Bunun yanı sıra o zamanların tabiriyle enişte Selim vardı. Anladığım kadarıyla Hülya Koçyiğit’in herhalde gönlünü yapmıştı ki herkes ona enişte diyordu. Zaten herkes’in bildiği gibi daha sonra evlendiler ve mutlu hayatlarını devam ettiriyorlar.

Bu takımın haşarı çocuğu Yılmaz ve ağır abi Ercan’da aynı takımdaydı. Dostlarım ister inanın ister inanmayın yeni yıla girene kadar bütün gece Futbolcuların birbirlerine çelme takmasını ve birbirlerinin efoşmanlarını indirerek şaka yapmalarını izledik ve yaptıklarına kendileri çok gülüyor ve eğleniyorlardı.

Bu anımı sizlere yazmamın nedeni aradan bu kadar sene geçmesine rağmen Futbolcuların hala yeterli eğitim almamış ve daha kötüsü gerekte duymamış olmalarıdır. Medyada yaptığı açıklamaları ve özellikle verdikleri röportajlarda kullandıkları cümleleri tekrar görüşlerinize sunuyorum.

Hülya Koçyiğit
Hülya Koçyiğit

Önümüzdeki maçlara bakacağız.

Bir seri yakalamak istiyoruz.

gibi suya sabuna dokunmayan ve hiçbir fikir içermeyen cümleleri kanıksayan ve beğenen bir toplum olduk.Zaten geçim sıkıntısı çeken, özel hayatlarında genelde itilip kakılan değerli taraftarlarımız ve mikser medyamız da bu tip söylemlere alışmış durumdadır.

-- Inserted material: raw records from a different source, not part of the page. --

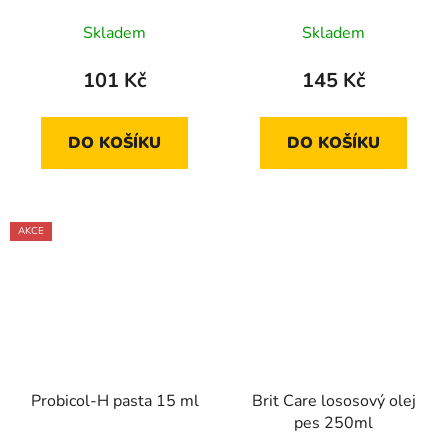
Skladem
Skladem
101 Kč
145 Kč
DO KOŠÍKU
DO KOŠÍKU
AKCE
Probicol-H pasta 15 ml
Brit Care lososový olej
pes 250ml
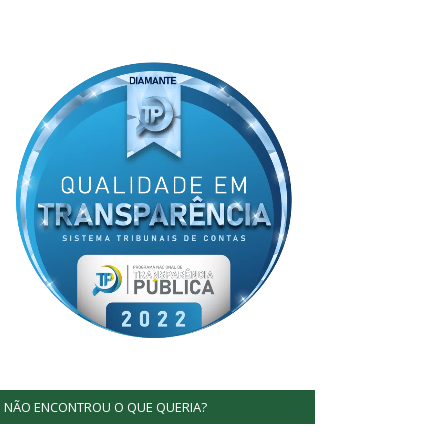
NÃO ENCONTROU O QUE QUERIA?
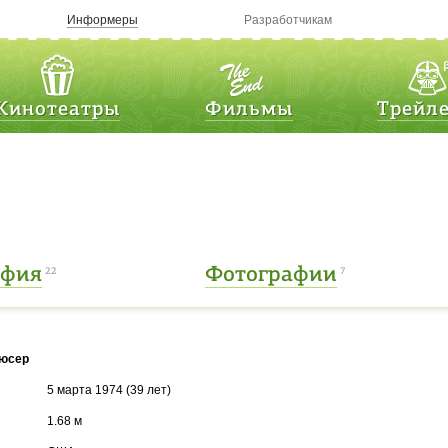
Информеры
Разработчикам
Кинотеатры
Фильмы
Трейл
афия
Фотографии
22
7
дюсер
5 марта 1974 (39 лет)
1.68 м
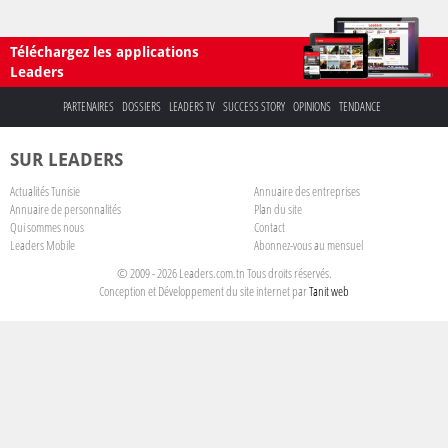
Téléchargez les applications
Leaders
PARTENAIRES
DOSSIERS
LEADERS TV
SUCCESS STORY
OPINIONS
TENDANCE
SUR LEADERS
Actualités Tunisie
Annuaire des entreprises
Annuaire de personnalités
Plan du site
Qui sommes nous
Contact
Leaders Mobile
Abonnez-vous au mensuel
© 2009 - 2026 Leaders.com.tn Tous droits réservés.
Conception et Développement du site internet par
Tanit web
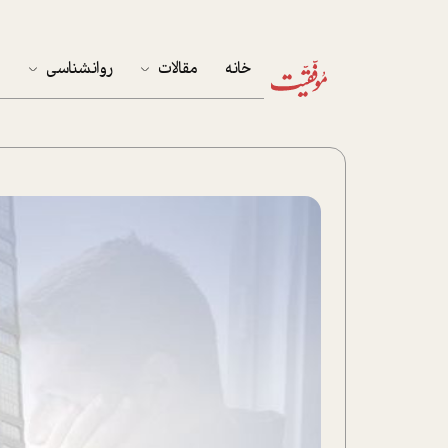
خانه
مقالات
روانشناسی
م
آخرین مقالات
تست روان‌شناسی
مهمان خانه
کوکولوژی
پرونده ویژه
زندگی
نوجوان
کار
پلاس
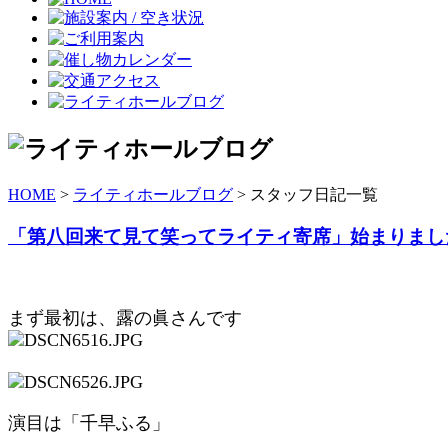
HOME
>
ライティホールブログ
> スタッフ日記一覧
「第八回来て見て笑ってライティ寄席」始まりまし
まず最初は、露の眞さんです
演目は「千早ふる」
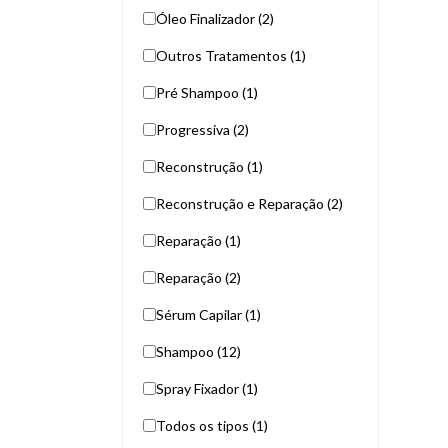
Óleo Finalizador (2)
Outros Tratamentos (1)
Pré Shampoo (1)
Progressiva (2)
Reconstrução (1)
Reconstrução e Reparação (2)
Reparação (1)
Reparação (2)
Sérum Capilar (1)
Shampoo (12)
Spray Fixador (1)
Todos os tipos (1)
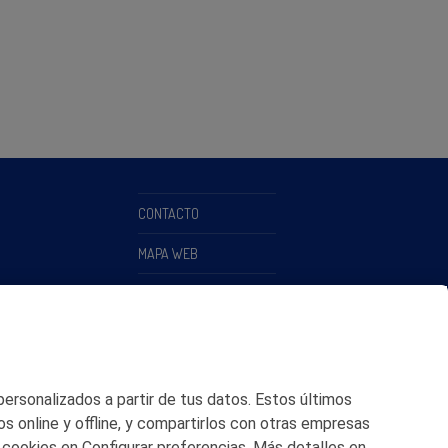
CONTACTO
MAPA WEB
POLITICA DE PRIVACIDAD
AVISO LEGAL
POLITICA DE COOKIES
 personalizados a partir de tus datos. Estos últimos
CANAL DE ÉTICA
os online y offline, y compartirlos con otras empresas
 cookies en Configurar preferencias. Más detalles en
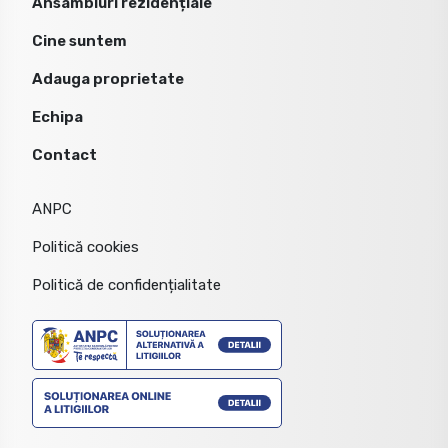
Ansambluri rezidențiale
Cine suntem
Adauga proprietate
Echipa
Contact
ANPC
Politică cookies
Politică de confidențialitate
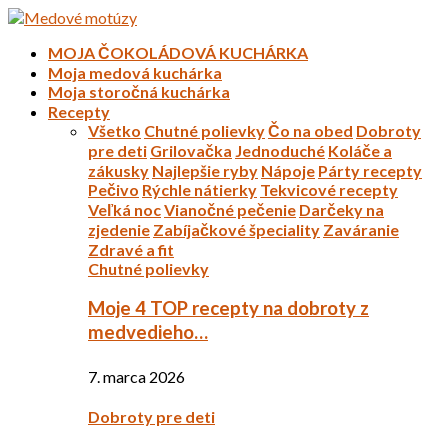
MOJA ČOKOLÁDOVÁ KUCHÁRKA
Moja medová kuchárka
Moja storočná kuchárka
Recepty
Všetko
Chutné polievky
Čo na obed
Dobroty
pre deti
Grilovačka
Jednoduché
Koláče a
zákusky
Najlepšie ryby
Nápoje
Párty recepty
Pečivo
Rýchle nátierky
Tekvicové recepty
Veľká noc
Vianočné pečenie
Darčeky na
zjedenie
Zabíjačkové špeciality
Zaváranie
Zdravé a fit
Chutné polievky
Moje 4 TOP recepty na dobroty z
medvedieho…
7. marca 2026
Dobroty pre deti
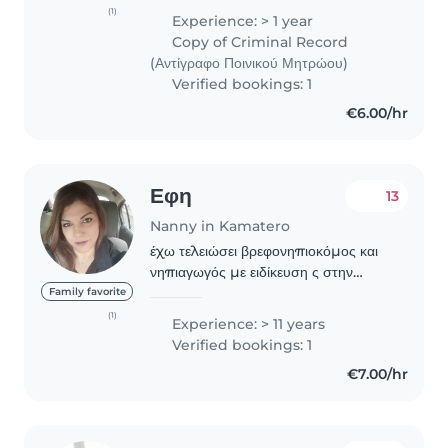
περιγεγραμμένη ως υπεύθυνη,
(1)
Experience: > 1 year
δημιουργική και ήρεμη. έχω εμπειρία
Copy of Criminal Record
φύλαξης παιδιών σε ηλικίες 4-5
(Αντίγραφο Ποινικού Μητρώου)
χρόνων..
Verified bookings: 1
€6.00/hr
Εφη
13
Nanny in Kamatero
έχω τελειώσει βρεφονηπιοκόμος και
νηπιαγωγός με ειδίκευση ς στην
ειδική αγωγή. έχωΕίμαι δημιουργική,
Family favorite
με πολύ φαντασία και όρεξη για
(1)
Experience: > 11 years
δημιουργική απασχόληση και
Verified bookings: 1
φροντίδα των παιδιών..
€7.00/hr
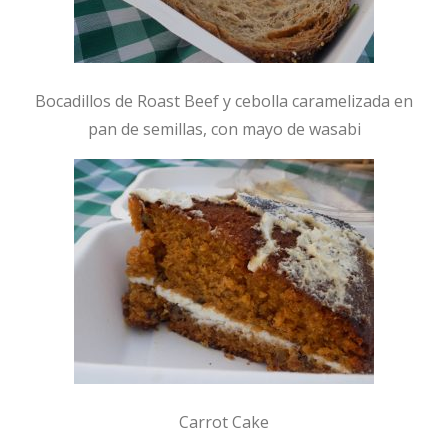
Bocadillos de Roast Beef y cebolla caramelizada en
pan de semillas, con mayo de wasabi
Carrot Cake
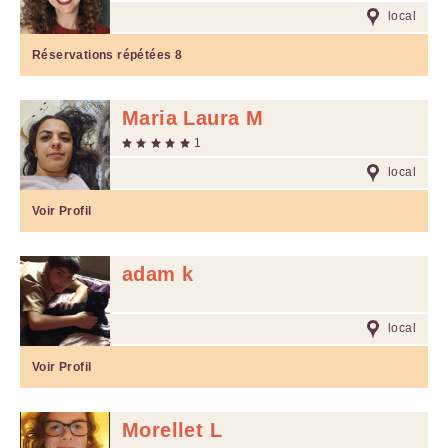
local
Réservations répétées
8
Maria Laura M
1
local
Voir Profil
adam k
local
Voir Profil
Morellet L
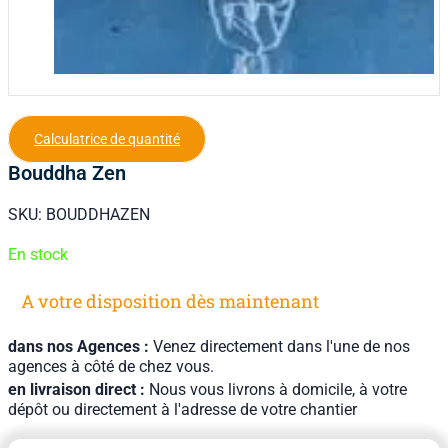
Calculatrice de quantité
Bouddha Zen
SKU:
BOUDDHAZEN
En stock
A votre disposition dès maintenant
dans nos Agences :
Venez directement dans l'une de nos
agences à côté de chez vous.
en livraison direct :
Nous vous livrons à domicile, à votre
dépôt ou directement à l'adresse de votre chantier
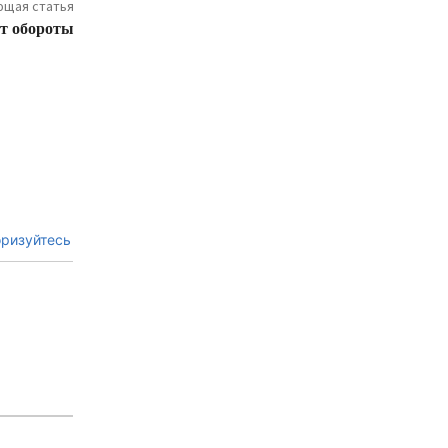
щая статья
ет обороты
ризуйтесь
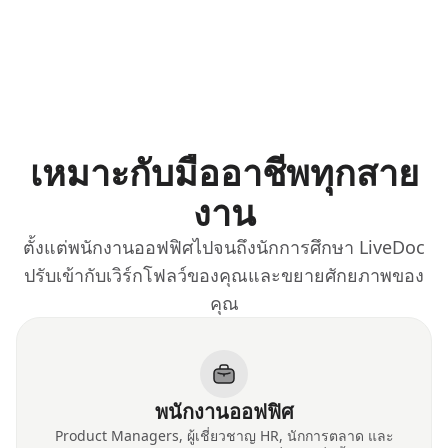
เหมาะกับมืออาชีพทุกสาย
งาน
ตั้งแต่พนักงานออฟฟิศไปจนถึงนักการศึกษา LiveDoc
ปรับเข้ากับเวิร์กโฟลว์ของคุณและขยายศักยภาพของ
คุณ
พนักงานออฟฟิศ
Product Managers, ผู้เชี่ยวชาญ HR, นักการตลาด และ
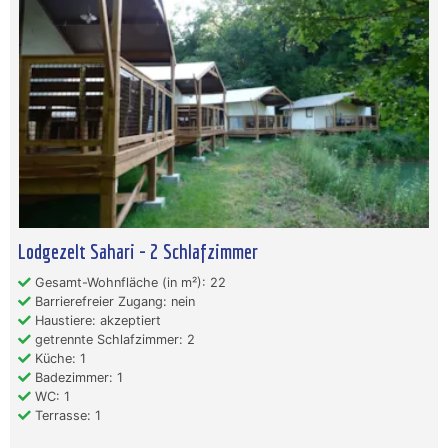
Lodgezelt Sahari - 2 Schlafzimmer
Gesamt-Wohnfläche (in m²): 22
Barrierefreier Zugang: nein
Haustiere: akzeptiert
getrennte Schlafzimmer: 2
Küche: 1
Badezimmer: 1
WC: 1
Terrasse: 1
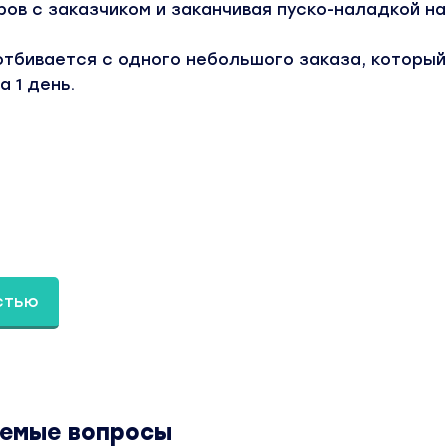
ров с заказчиком и заканчивая пуско-наладкой на
тбивается с одного небольшого заказа, который
а 1 день.
стью
аемые вопросы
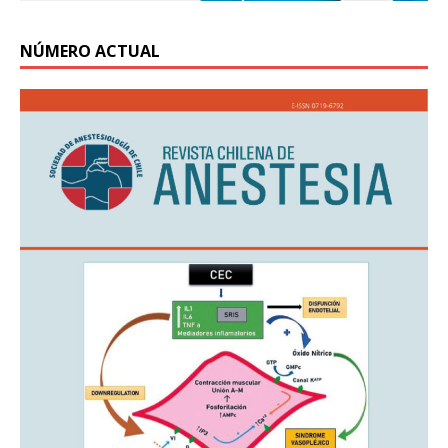
NÚMERO ACTUAL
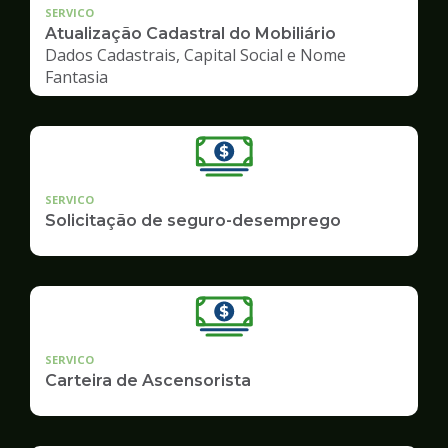
SERVICO
Atualização Cadastral do Mobiliário
Dados Cadastrais, Capital Social e Nome
Fantasia
SERVICO
Solicitação de seguro-desemprego
SERVICO
Carteira de Ascensorista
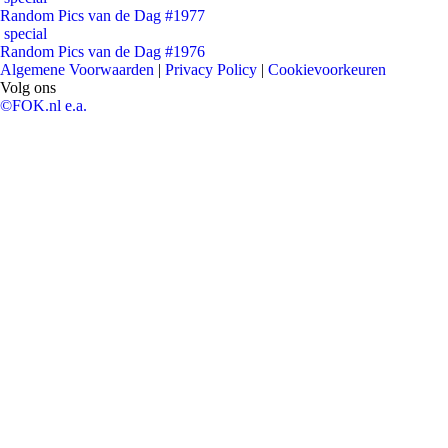
Random Pics van de Dag #1977
special
Random Pics van de Dag #1976
Algemene Voorwaarden
|
Privacy Policy
|
Cookievoorkeuren
Volg ons
©FOK.nl e.a.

Hamit Altıntop’un söylemlerini de hür insan fikir ve düşüncesi gibi değilde tepki olarak alan spor sever haklımızında o zaman ki basketbolcuların değerlerini de hatırlamalarını önemli görüyorum.

Ülkemizin şu an en büyük eksikliği insan sevgisidir. Eğitimsizlik  şu veya bu şekilde kabul edilebilir ama sevgisizlik asla!